_To-do item_
Can you extend the forum post on why FSDP's optim_state_key_to_param_key mapping ends up empty, picking up right after its final debug log line?

_Supplied passage_
────

To understand why the dict optim_state_key_to_param_key is empty, I looked into the function: pytorch/torch/distributed/fsdp/_optim_utils.py at v2.1.2 · pytorch/pytorch · GitHub
Here, if we look at the for loop in the beginning:

for param_key, param in param_key_to_param.items():
        # Do not include parameters without state to avoid empty mappings
        # just like in normal `torch.optim.Optimizer.state_dict()`
        if param_key not in optim_state_dict["state"]:
            continue

optim_state_dict["state"] is empty so the iteration is skipped, causing optim_state_key_to_param_key to not be updated.

2025-02-22 17:02:42,041 - root - DEBUG - @tcm: In _map_param_key_to_optim_keys(): optim_state_dict["state"]: {} # in empty ranks such as 0
2025-02-22 17:02:28,436 - root - DEBUG - @tcm: In _map_param_key_to_optim_keys(): optim_state_dict["state"]: {0: {'step': tensor(1.), 'exp_avg': tensor([-6.2440e-07,  6.8065e-07, -2.2726e-06,  ...,  3.1220e-07,          1.6088e-06, -1.5047e-07], device='cuda:1'), 'exp_avg_sq': tensor([3.8987e-14, 4.6328e-14, 5.1646e-13,  ..., 9.7467e-15, 2.5882e-13, 2.2642e-15],  device='cuda:1')}...

────

_Dataset entries_
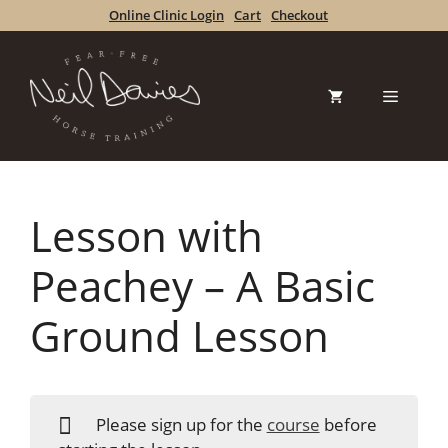
Skip
Online Clinic Login
Cart
Checkout
to
content
Menu
Lesson with
Peachey – A Basic
Ground Lesson
Please sign up for the
course
before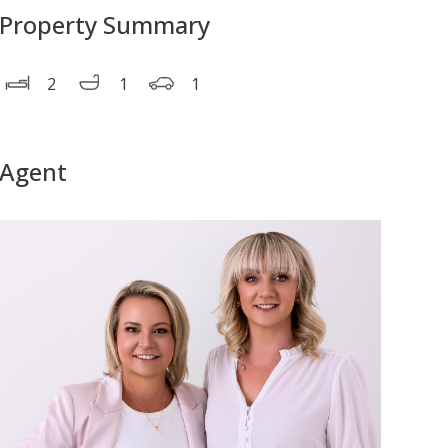
Property Summary
2
1
1
Agent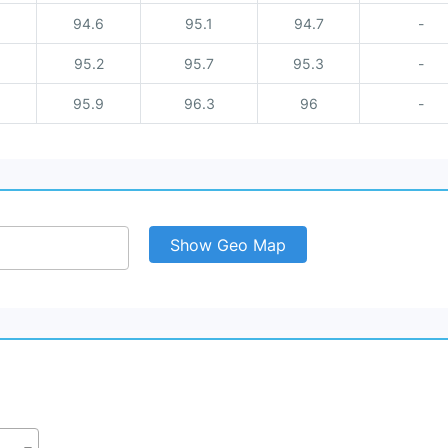
94.6
95.1
94.7
-
95.2
95.7
95.3
-
95.9
96.3
96
-
Show Geo Map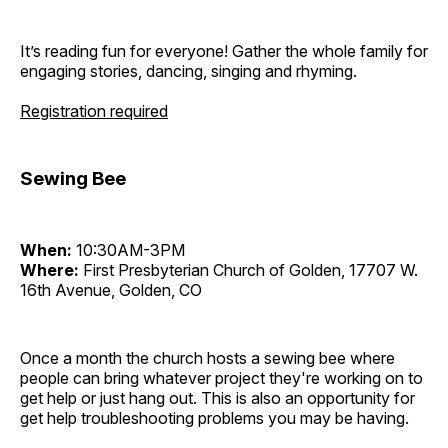
It’s reading fun for everyone! Gather the whole family for
engaging stories, dancing, singing and rhyming.
Registration required
Sewing Bee
When:
10:30AM-3PM
Where:
First Presbyterian Church of Golden, 17707 W.
16th Avenue, Golden, CO
Once a month the church hosts a sewing bee where
people can bring whatever project they're working on to
get help or just hang out. This is also an opportunity for
get help troubleshooting problems you may be having.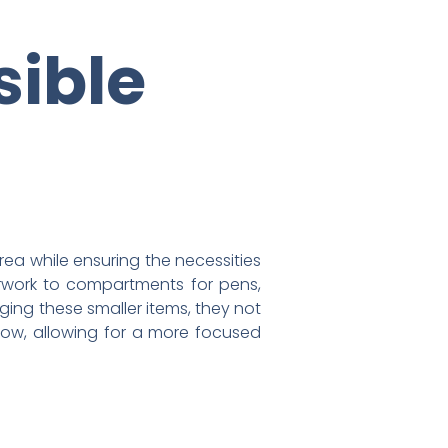
sible
ea while ensuring the necessities
erwork to compartments for pens,
aging these smaller items, they not
ow, allowing for a more focused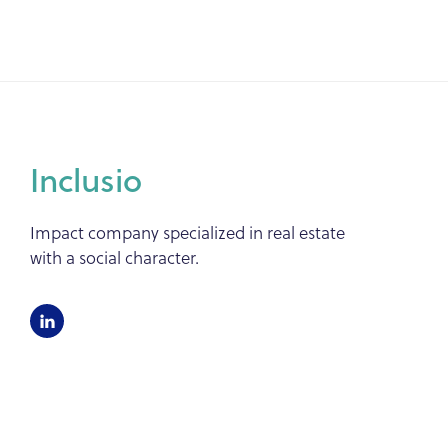
Inclusio
Impact company specialized in real estate
with a social character.
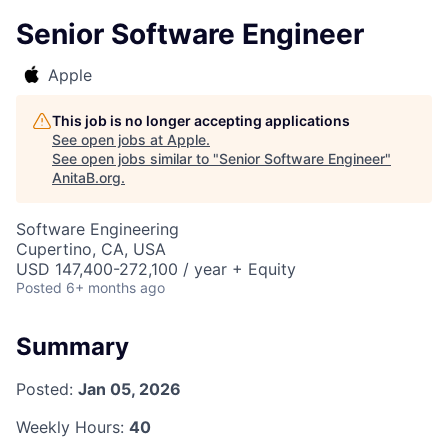
Senior Software Engineer
Apple
This job is no longer accepting applications
See open jobs at
Apple
.
See open jobs similar to "
Senior Software Engineer
"
AnitaB.org
.
Software Engineering
Cupertino, CA, USA
USD 147,400-272,100 / year + Equity
Posted
6+ months ago
Summary
Posted:
Jan 05, 2026
Weekly Hours:
40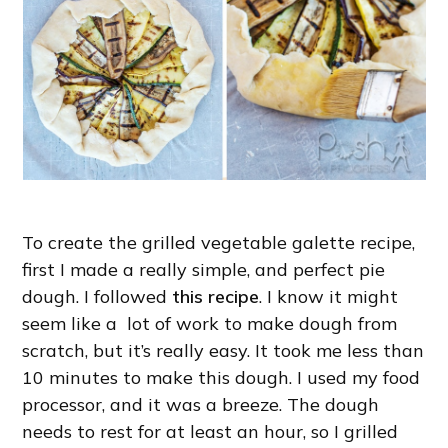
To create the grilled vegetable galette recipe,
first I made a really simple, and perfect pie
dough. I followed
this recipe
. I know it might
seem like a lot of work to make dough from
scratch, but it’s really easy. It took me less than
10 minutes to make this dough. I used my food
processor, and it was a breeze. The dough
needs to rest for at least an hour, so I grilled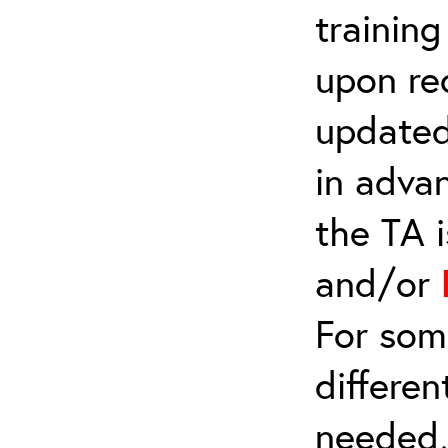
trainin
upon re
updated
in adva
the TA 
and/or
For som
differen
needed,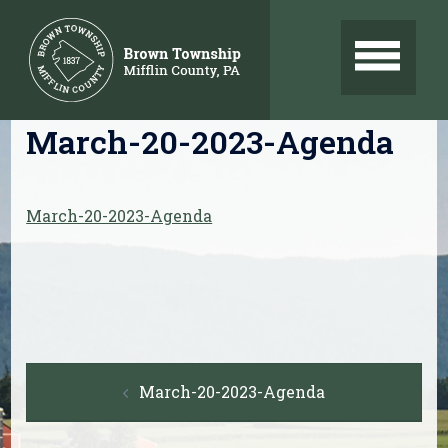
Skip
to
content
March-20-2023-Agenda
March-20-2023-Agenda
Post
March-20-2023-Agenda
navigation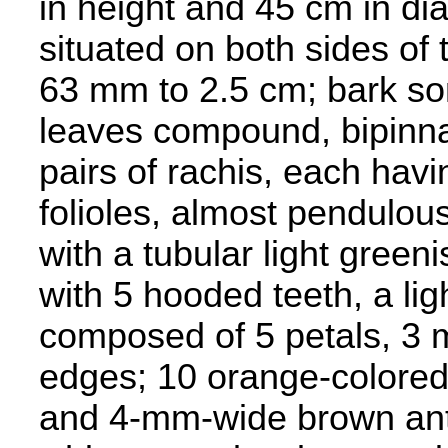
in height and 45 cm in dia
situated on both sides of
63 mm to 2.5 cm; bark so
leaves compound, bipinna
pairs of rachis, each havi
folioles, almost pendulous;
with a tubular light gree
with 5 hooded teeth, a lig
composed of 5 petals, 3 
edges; 10 orange-colore
and 4-mm-wide brown anthe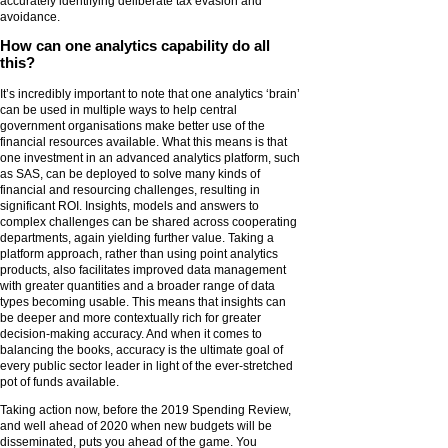
accurately identifying deliberate tax evasion and
avoidance.
How can one analytics capability do all
this?
It’s incredibly important to note that one analytics ‘brain’
can be used in multiple ways to help central
government organisations make better use of the
financial resources available. What this means is that
one investment in an advanced analytics platform, such
as SAS, can be deployed to solve many kinds of
financial and resourcing challenges, resulting in
significant ROI. Insights, models and answers to
complex challenges can be shared across cooperating
departments, again yielding further value. Taking a
platform approach, rather than using point analytics
products, also facilitates improved data management
with greater quantities and a broader range of data
types becoming usable. This means that insights can
be deeper and more contextually rich for greater
decision-making accuracy. And when it comes to
balancing the books, accuracy is the ultimate goal of
every public sector leader in light of the ever-stretched
pot of funds available.
Taking action now, before the 2019 Spending Review,
and well ahead of 2020 when new budgets will be
disseminated, puts you ahead of the game. You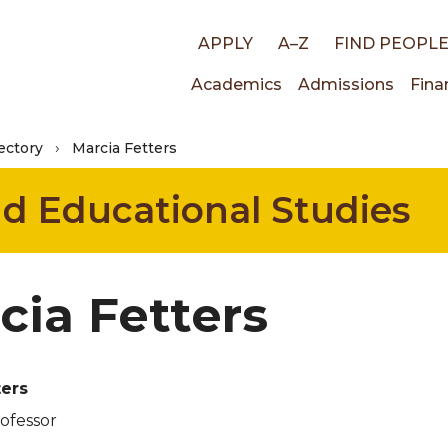
Top
APPLY
A–Z
FIND PEOPL
Main
Academics
Admissions
Fina
links
ectory
Marcia Fetters
navigati
nd Educational Studies
cia Fetters
ters
rofessor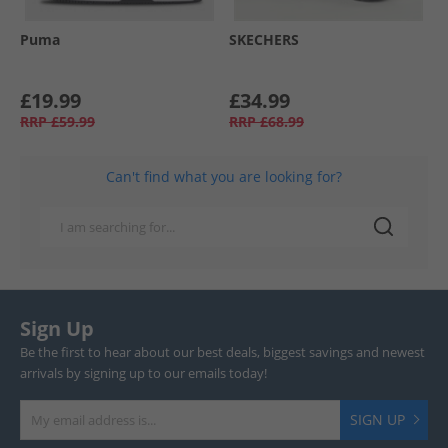
Puma
SKECHERS
£19.99
£34.99
RRP
£59.99
RRP
£68.99
Can't find what you are looking for?
Sign Up
Be the first to hear about our best deals, biggest savings and newest
arrivals by signing up to our emails today!
SIGN UP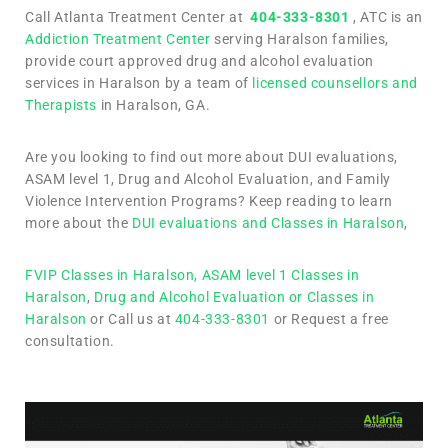
Call Atlanta Treatment Center at
404-333-8301
, ATC is an
Addiction Treatment Center
serving Haralson families,
provide court approved drug and alcohol evaluation
services in Haralson by a team of
licensed counsellors and
Therapists
in Haralson, GA.
Are you looking to find out more about DUI evaluations,
ASAM level 1, Drug and Alcohol Evaluation, and Family
Violence Intervention Programs? Keep reading to learn
more about the
DUI evaluations and Classes in Haralson
,
FVIP Classes in Haralson,
ASAM level 1 Classes in
Haralson
,
Drug and Alcohol Evaluation or Classes in
Haralson
or Call us at
404-333-8301
or Request a free
consultation.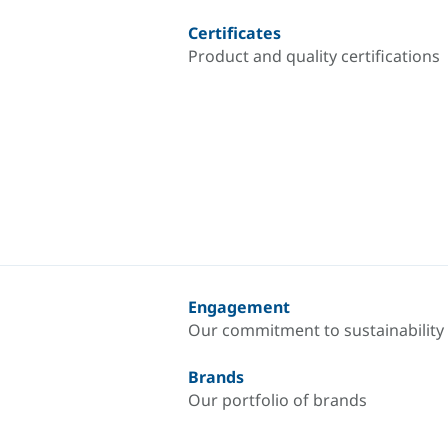
Certificates
Product and quality certifications
Engagement
Our commitment to sustainability
Brands
Our portfolio of brands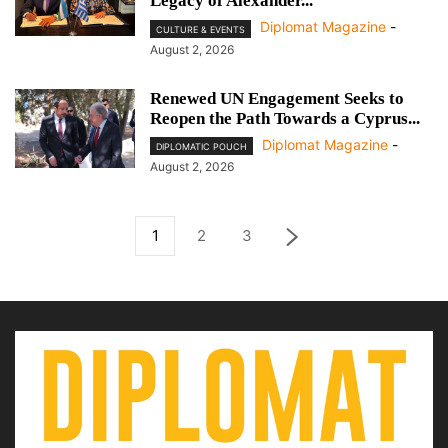
Legacy of Alexander...
Diplomat Magazine
-
CULTURE & EVENTS
August 2, 2026
Renewed UN Engagement Seeks to
Reopen the Path Towards a Cyprus...
Diplomat Magazine
-
DIPLOMATIC POUCH
August 2, 2026
1
2
3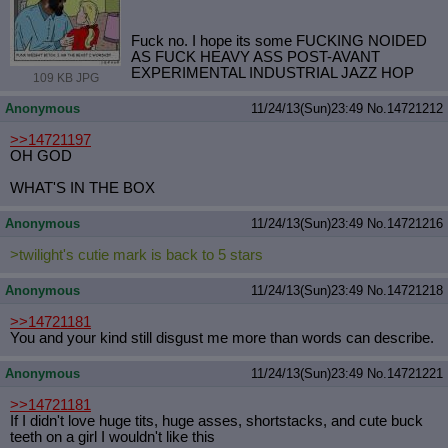
Fuck no. I hope its some FUCKING NOIDED
AS FUCK HEAVY ASS POST-AVANT
EXPERIMENTAL INDUSTRIAL JAZZ HOP
109 KB JPG
Anonymous
11/24/13(Sun)23:49
No.
14721212
>>14721197
OH GOD
WHAT'S IN THE BOX
Anonymous
11/24/13(Sun)23:49
No.
14721216
>twilight's cutie mark is back to 5 stars
Anonymous
11/24/13(Sun)23:49
No.
14721218
>>14721181
You and your kind still disgust me more than words can describe.
Anonymous
11/24/13(Sun)23:49
No.
14721221
>>14721181
If I didn't love huge tits, huge asses, shortstacks, and cute buck
teeth on a girl I wouldn't like this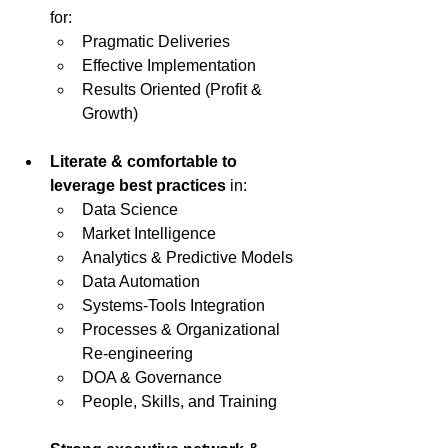
for:
Pragmatic Deliveries
Effective Implementation
Results Oriented (Profit & 
Growth)
Literate & comfortable to 
leverage best practices
 in:
Data Science
Market Intelligence
Analytics & Predictive Models
Data Automation
Systems-Tools Integration
Processes & Organizational 
Re-engineering
DOA & Governance
People, Skills, and Training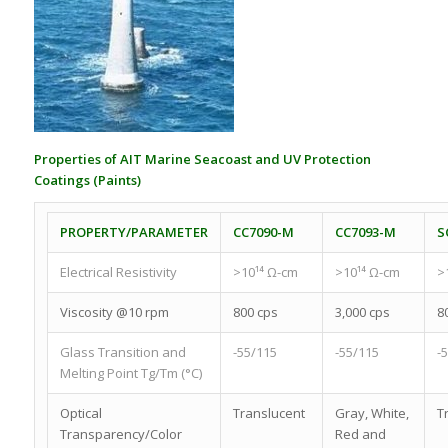
Properties of AIT Marine Seacoast and UV Protection
Coatings (Paints)
PROPERTY/PARAMETER
CC7090-M
CC7093-M
S
Electrical Resistivity
>10¹⁴ Ω-cm
>10¹⁴ Ω-cm
>
Viscosity @10 rpm
800 cps
3,000 cps
8
Glass Transition and
-55/115
-55/115
-
Melting Point Tg/Tm (°C)
Optical
Translucent
Gray, White,
T
Transparency/Color
Red and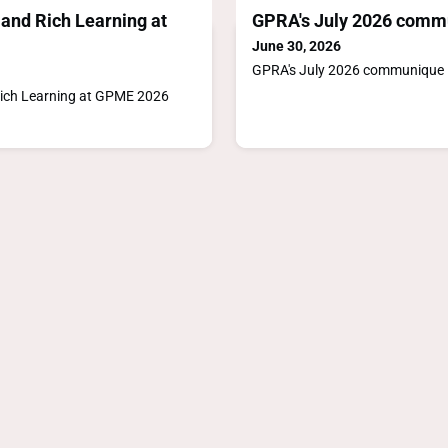
and Rich Learning at
GPRA's July 2026 comm
June 30, 2026
GPRA's July 2026 communique
ich Learning at GPME 2026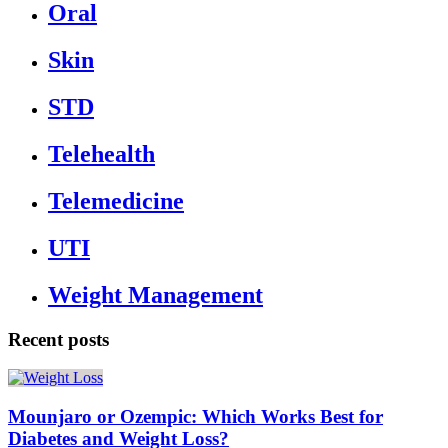
Oral
Skin
STD
Telehealth
Telemedicine
UTI
Weight Management
Recent posts
Mounjaro or Ozempic: Which Works Best for
Diabetes and Weight Loss?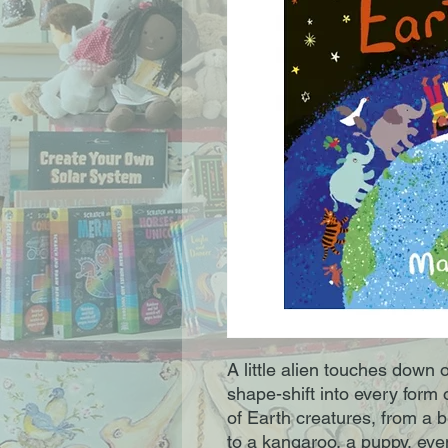
A little alien touches down 
shape-shift into every form 
of Earth creatures, from a 
to a kangaroo, a puppy, eve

────

_Result below_
So the problem is optim_state_dict being empty when passed into _optim_state_dict().

2025-02-22 17:02:28,304 - root - DEBUG - @tcm: In FSDP.optim_state_dict(): optim_state_dict: None

and initialized through:

if optim_state_dict is None:
            optim_state_dict = optim.state_dict()
save_fsdp_optimizer(self.accelerator.state.fsdp_plugin, self.accelerator, self.optimizer, self.model, output_dir)

So in torch.distributed.fsdp._optim_utils.py, the following function is used to initialize optim_state_dict: pytorch/torch/optim/optimizer.py at main · pytorch/pytorch · GitHub

To start with, this is the architecture of the model that I’m trying to fine-tune:

FullyShardedDataParallel(
  (_fsdp_wrapped_module): CambrianLlamaForCausalLM(
    (model): CambrianLlamaModel(
      (embed_tokens): Embedding(128256, 3072)
      (layers): ModuleList(
        (0-27): 28 x FullyShardedDataParallel(
          (_fsdp_wrapped_module): LlamaDecoderLayer(
            (self_attn): LlamaSdpaAttention(
              (q_proj): Linear(in_features=3072, out_features=3072, bias=False)
              (k_proj): Linear(in_features=3072, out_features=1024, bias=False)
              (v_proj): Linear(in_features=3072, out_features=1024, bias=False)
              (o_proj): Linear(in_features=3072, out_features=3072, bias=False)
              (rotary_emb): LlamaRotaryEmbedding()
            )
            (mlp): LlamaMLP(
              (gate_proj): Linear(in_features=3072, out_features=8192, bias=False)
              (up_proj): Linear(in_features=3072, out_features=8192, bias=False)
              (down_proj): Linear(in_features=8192, out_features=3072, bias=False)
              (act_fn): SiLU()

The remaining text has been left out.